Editorial - (2022) Volume 11, Issue 1
Received: 07-Jan-2022, Manuscript No. ijdrt-22-52981; Editor assigned: 08-Jan-2022, Pre QC No. P-52981; Reviewed: 14-Jan-2022, QC No. Q-52981; Revised: 19-Jan-2022, Manuscript No. R-52981; Published: 24-Jan-2022, DOI: 10.37421/2277-1506.2022.11.335
The use of pulmonary medication administration is becoming more common. Pharmaceutical chemists must address medication absorption, particle size management, appropriate toxicity models, and patient compliance while creating pulmonary medicines. The author examines the hurdles unique to creating medications for pulmonary delivery and analyses how these obstacles can be addressed with the correct knowledge and experience.
Respiratory diseases such as asthma, chronic obstructive pulmonary disease (COPD), and idiopathic pulmonary fibrosis are among the most significant and prevalent healthcare issues confronting the developed world, accounting for more than 400,000 fatalities in the European Union, or 8% of all deaths. These data demonstrate the increased demand for novel and effective therapies. Pulmonary drug delivery is gaining popularity as a non-invasive method for treating a variety of severe lung disorders on a local level; nonetheless, this route of administration presents new hurdles for medicinal and formulation chemists.

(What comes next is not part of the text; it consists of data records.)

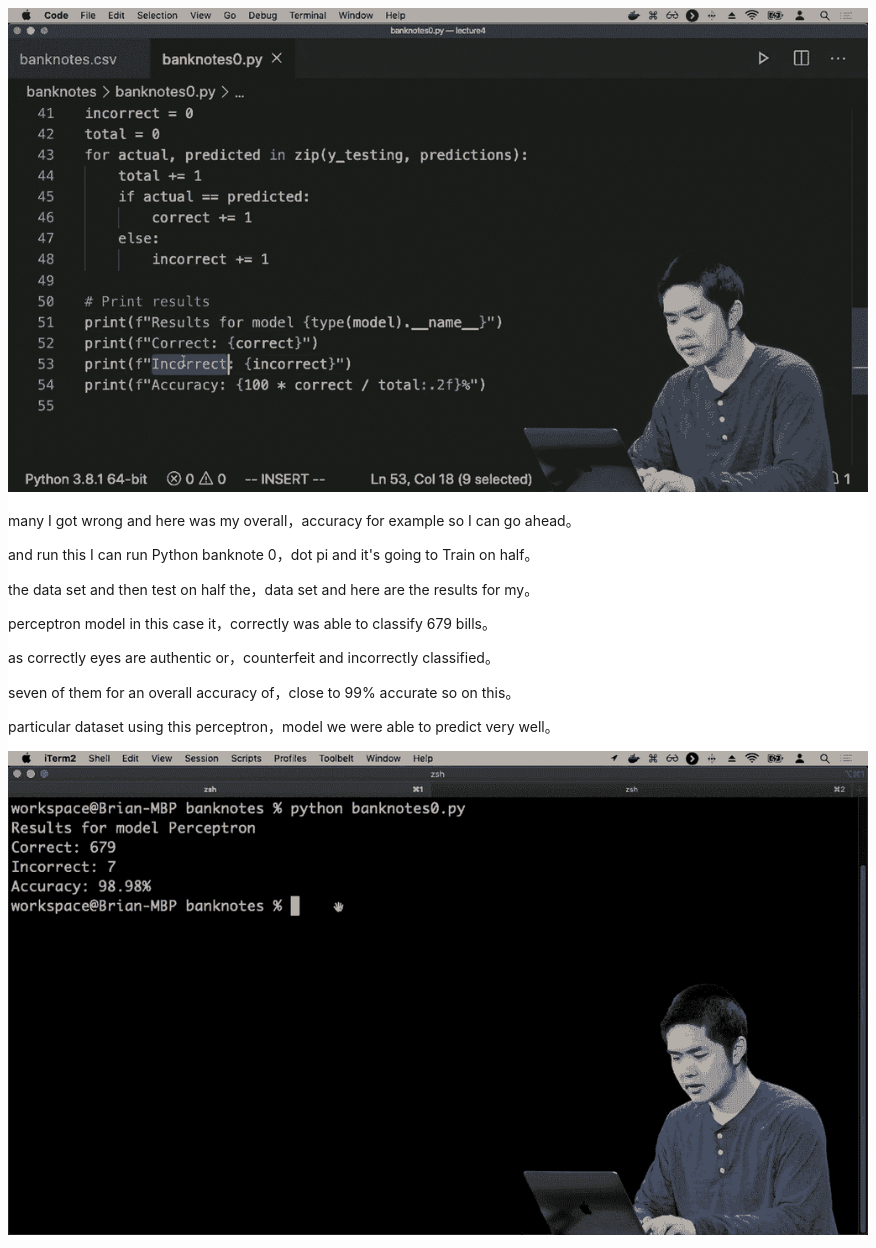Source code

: ![](img/789c854420af1d2fd8944135cd97bb86_3.png)

many I got wrong and here was my overall，accuracy for example so I can go ahead。

and run this I can run Python banknote 0，dot pi and it's going to Train on half。

the data set and then test on half the，data set and here are the results for my。

perceptron model in this case it，correctly was able to classify 679 bills。

as correctly eyes are authentic or，counterfeit and incorrectly classified。

seven of them for an overall accuracy of，close to 99% accurate so on this。

particular dataset using this perceptron，model we were able to predict very well。



![](img/789c854420af1d2fd8944135cd97bb86_5.png)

The lungs have the ability to quickly transfer chemicals into the circulatory system; oxygen is delivered into the bloodstream and carbon dioxide is expelled with each breath. However, when using extracellular targets to treat respiratory disorders, it's critical that topically acting medications stay in the lungs and act. Depending on the method of the drug provided, absorption into the body could induce substantial adverse effects, such as those affecting the digestive, circulatory, and central nervous systems, as well as off-target effects. This problem runs counter to the goal of traditional orally delivered medication design, which involves medicinal chemists modifying an API's chemical characteristics to promote absorption and bioavailability in the body (Muneer et al., 2020).
When predicting the suitability of molecules as orally administered drugs, medicinal chemists often consider a set of four approximations to predict absorption in the gut, known as Lipinski’s Rule of Five. Lipinski’s rules state that an orally active drug should have no more than one violation of the following criteria:
• A molecular mass less than 500 Daltons
• An octanol-water partition coefficient (log P) not greater than five
• No more than five hydrogen bond donors
• No more than 10 hydrogen bond acceptors.

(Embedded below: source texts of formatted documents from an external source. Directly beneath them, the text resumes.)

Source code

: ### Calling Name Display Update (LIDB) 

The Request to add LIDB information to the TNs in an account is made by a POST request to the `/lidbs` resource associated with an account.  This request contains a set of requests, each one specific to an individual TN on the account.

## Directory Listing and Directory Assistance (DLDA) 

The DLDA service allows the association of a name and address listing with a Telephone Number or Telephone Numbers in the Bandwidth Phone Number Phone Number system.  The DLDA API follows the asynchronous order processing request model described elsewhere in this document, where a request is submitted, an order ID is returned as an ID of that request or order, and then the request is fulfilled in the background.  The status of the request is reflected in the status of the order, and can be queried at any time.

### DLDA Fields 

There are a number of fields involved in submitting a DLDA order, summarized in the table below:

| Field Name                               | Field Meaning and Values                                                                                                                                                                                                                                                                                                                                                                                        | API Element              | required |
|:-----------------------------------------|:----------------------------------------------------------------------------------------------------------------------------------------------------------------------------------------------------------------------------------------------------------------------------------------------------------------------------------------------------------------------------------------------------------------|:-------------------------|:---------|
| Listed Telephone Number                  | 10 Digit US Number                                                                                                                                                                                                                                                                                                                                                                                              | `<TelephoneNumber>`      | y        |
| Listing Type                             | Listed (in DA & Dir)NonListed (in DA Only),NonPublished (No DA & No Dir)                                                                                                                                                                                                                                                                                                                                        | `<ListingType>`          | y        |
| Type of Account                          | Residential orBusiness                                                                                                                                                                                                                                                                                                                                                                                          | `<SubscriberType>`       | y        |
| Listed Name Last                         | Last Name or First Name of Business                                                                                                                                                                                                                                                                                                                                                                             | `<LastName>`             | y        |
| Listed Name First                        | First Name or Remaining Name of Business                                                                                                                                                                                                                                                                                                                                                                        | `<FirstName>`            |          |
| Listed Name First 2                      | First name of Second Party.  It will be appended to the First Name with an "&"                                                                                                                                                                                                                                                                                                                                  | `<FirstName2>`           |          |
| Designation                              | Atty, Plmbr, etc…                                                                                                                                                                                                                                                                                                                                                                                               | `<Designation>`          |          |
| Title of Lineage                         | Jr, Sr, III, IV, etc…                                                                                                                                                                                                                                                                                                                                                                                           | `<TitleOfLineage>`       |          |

Extracellular luminal targets, on the other hand, necessitate the utilisation of molecules that violate these laws in order to generate APIs that are less easily carried out of the lungs. Larger molecules, for example, have a harder time crossing the epithelial barrier, making them more difficult to absorb into the bloodstream. Less lipophilic APIs will also have a harder time penetrating the airway lining, allowing them to stay at the site of action for longer. It's crucial to go against typical orally active drug design thought to reduce systemic exposure. Drugs that are not easily absorbed in the gut, which are heavily plasma protein-bound and/or swiftly metabolised and eliminated, will have a better chance of reducing treatment adverse effects (Athamneh et al., 2019).
Pulmonary drug delivery is becoming a more popular non-invasive treatment option for a variety of common and devastating lung disorders. However, when creating treatments that rely on this delivery mechanism, it's critical to keep in mind the major drawbacks of this method. These obstacles can be solved by collaborating with seasoned industry specialists, allowing for the faster and more affordable delivery of safe, effective treatments [1-5].